▸ **WORK TASK**
Write out exactly the lines running from the one with "Она поспешила обрадовать" to the last line of the entries, keeping both the first and the last.

▸ **DATA FOR PROCESSING**
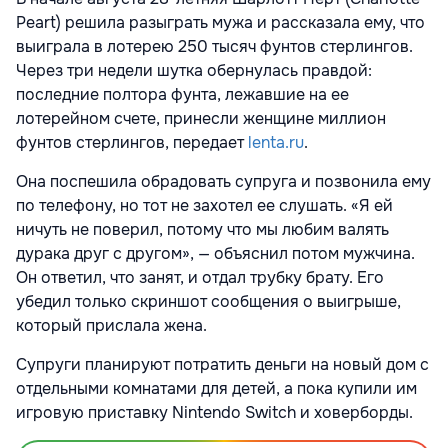
Peart) решила разыграть мужа и рассказала ему, что
выиграла в лотерею 250 тысяч фунтов стерлингов.
Через три недели шутка обернулась правдой:
последние полтора фунта, лежавшие на ее
лотерейном счете, принесли женщине миллион
фунтов стерлингов, передает
lenta.ru
.
Она поспешила обрадовать супруга и позвонила ему
по телефону, но тот не захотел ее слушать. «Я ей
ничуть не поверил, потому что мы любим валять
дурака друг с другом», — объяснил потом мужчина.
Он ответил, что занят, и отдал трубку брату. Его
убедил только скриншот сообщения о выигрыше,
который прислала жена.
Супруги планируют потратить деньги на новый дом с
отдельными комнатами для детей, а пока купили им
игровую приставку Nintendo Switch и ховерборды.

▸ **ANSWER AREA**
Она поспешила обрадовать супруга и позвонила ему
по телефону, но тот не захотел ее слушать. «Я ей
ничуть не поверил, потому что мы любим валять
дурака друг с другом», — объяснил потом мужчина.
Он ответил, что занят, и отдал трубку брату. Его
убедил только скриншот сообщения о выигрыше,
который прислала жена.
Супруги планируют потратить деньги на новый дом с
отдельными комнатами для детей, а пока купили им
игровую приставку Nintendo Switch и ховерборды.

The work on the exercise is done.